Microsoft's reluctance to abandon its ARM support and telephony stack can be explained by its past experiences. When the company launched Windows Phone 7 in 2010, its first true smartphone platform, it quickly ran into major problems that contributed to its failure in the industry since.
Windows Phone 7 was based on Windows Mobile 6.5. In turn, Windows Mobile used the Windows CE kernel, instead of the modern Windows NT. At the time, NT only supported desktop platforms. It had no telephony stack or ARM support, unlike the aging Windows CE. As it was coming late to the smartphone race already, Microsoft opted against building cellular connectivity into Windows NT. It went the easier route, using Windows CE as the base of Windows Phone 7.
This proved to be a disastrous decision. Windows CE wasn't designed to power modern smartphones and didn't support new and emerging features. Microsoft quickly realised it had to move its mobile efforts to Windows NT but the effort took two years of work.

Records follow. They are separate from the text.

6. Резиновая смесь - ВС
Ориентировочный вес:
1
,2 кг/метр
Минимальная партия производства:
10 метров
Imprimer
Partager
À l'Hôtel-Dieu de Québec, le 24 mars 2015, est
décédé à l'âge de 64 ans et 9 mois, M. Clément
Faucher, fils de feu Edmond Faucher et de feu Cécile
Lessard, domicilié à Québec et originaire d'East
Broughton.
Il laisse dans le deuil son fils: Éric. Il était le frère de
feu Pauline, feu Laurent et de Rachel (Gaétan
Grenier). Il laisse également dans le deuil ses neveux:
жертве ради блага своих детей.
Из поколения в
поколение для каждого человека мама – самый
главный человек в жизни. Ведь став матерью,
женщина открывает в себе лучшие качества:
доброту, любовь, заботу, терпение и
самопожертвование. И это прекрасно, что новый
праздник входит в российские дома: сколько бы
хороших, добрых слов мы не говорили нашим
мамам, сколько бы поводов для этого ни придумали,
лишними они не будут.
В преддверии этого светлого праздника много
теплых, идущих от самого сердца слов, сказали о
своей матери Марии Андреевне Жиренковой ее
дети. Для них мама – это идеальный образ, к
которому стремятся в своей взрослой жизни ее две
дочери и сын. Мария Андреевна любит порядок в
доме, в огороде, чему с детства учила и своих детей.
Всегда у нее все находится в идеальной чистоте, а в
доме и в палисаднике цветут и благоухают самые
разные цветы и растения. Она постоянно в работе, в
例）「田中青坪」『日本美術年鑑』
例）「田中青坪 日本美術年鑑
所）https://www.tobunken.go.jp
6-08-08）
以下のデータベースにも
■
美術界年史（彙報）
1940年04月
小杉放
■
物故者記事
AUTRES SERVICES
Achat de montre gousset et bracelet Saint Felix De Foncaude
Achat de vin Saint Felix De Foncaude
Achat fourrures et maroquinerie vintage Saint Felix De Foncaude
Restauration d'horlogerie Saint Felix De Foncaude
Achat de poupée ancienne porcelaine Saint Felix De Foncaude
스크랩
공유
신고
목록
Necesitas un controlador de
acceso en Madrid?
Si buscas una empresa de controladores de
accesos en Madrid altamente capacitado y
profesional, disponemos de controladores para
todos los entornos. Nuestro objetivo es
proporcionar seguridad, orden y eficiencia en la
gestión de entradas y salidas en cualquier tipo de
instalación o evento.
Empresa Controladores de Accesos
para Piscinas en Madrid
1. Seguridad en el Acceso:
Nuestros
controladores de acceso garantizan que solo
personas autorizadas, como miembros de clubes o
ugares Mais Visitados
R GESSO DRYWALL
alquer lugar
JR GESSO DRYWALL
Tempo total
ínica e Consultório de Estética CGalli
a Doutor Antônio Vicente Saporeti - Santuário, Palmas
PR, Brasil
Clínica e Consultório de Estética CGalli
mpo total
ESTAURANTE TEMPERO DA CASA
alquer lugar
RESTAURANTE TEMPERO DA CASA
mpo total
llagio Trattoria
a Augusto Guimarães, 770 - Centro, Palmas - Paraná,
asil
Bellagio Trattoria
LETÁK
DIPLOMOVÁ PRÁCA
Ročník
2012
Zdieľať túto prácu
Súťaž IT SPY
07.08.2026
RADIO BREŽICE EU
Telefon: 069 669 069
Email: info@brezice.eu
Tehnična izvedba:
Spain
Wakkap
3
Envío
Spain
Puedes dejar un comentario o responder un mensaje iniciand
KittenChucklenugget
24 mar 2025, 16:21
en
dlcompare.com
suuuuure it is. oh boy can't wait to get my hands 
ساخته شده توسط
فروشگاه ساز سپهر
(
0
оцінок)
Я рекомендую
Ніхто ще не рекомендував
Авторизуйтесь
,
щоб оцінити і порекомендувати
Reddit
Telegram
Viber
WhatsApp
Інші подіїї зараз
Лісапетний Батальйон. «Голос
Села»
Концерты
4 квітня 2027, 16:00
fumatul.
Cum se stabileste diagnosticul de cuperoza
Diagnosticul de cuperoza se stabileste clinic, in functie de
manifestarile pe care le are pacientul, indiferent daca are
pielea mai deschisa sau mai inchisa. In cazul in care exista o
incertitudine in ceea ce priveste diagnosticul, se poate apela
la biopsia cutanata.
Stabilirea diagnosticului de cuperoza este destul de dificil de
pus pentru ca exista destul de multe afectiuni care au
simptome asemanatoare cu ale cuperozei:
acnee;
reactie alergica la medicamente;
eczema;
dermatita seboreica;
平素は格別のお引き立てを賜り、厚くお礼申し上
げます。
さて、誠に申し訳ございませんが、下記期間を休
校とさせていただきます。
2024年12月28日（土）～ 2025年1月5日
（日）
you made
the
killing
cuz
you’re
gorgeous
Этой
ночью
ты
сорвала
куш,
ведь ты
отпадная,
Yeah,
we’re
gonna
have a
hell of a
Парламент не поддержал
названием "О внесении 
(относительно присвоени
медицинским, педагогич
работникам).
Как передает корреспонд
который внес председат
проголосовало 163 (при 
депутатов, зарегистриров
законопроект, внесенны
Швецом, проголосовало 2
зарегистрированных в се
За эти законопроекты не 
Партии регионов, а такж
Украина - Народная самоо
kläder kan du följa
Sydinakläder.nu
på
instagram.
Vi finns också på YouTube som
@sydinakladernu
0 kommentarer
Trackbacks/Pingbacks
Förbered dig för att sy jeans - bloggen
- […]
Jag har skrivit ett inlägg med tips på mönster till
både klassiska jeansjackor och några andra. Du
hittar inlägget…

In 2012, Windows Phone 8 emerged, running on modern, extendable technology. Because Microsoft had spent so much time migrating to Windows NT, it included very few new features to attract consumers though. Microsoft effectively lost two years of development time, letting its platform stagnate while it worked on a giant architectural shift, the benefits of which could never be explained to customers.
Myerson alluded to the situation, as well as other past failures, in the interview. "When you stop investing in these things, it's super hard, super, super hard to restart," he said. "And at Microsoft, we have a few of those examples where we stopped. Sometimes, when you're investing into growth, it's easier, but when you're investing for technical strategy or things like that, sometimes people question it — like you're doing right now."
Windows 10 Mobile may be getting little attention from Microsoft but the company has consistently stated it's not going away any time soon. Microsoft has previously suggested it will refocus its mobile ambitions in the coming years, once Windows 10 on PCs has become more established. It's thought the company is waiting for a chance to launch a category-defining device that will do to smartphones what the Surface did for convertible PCs.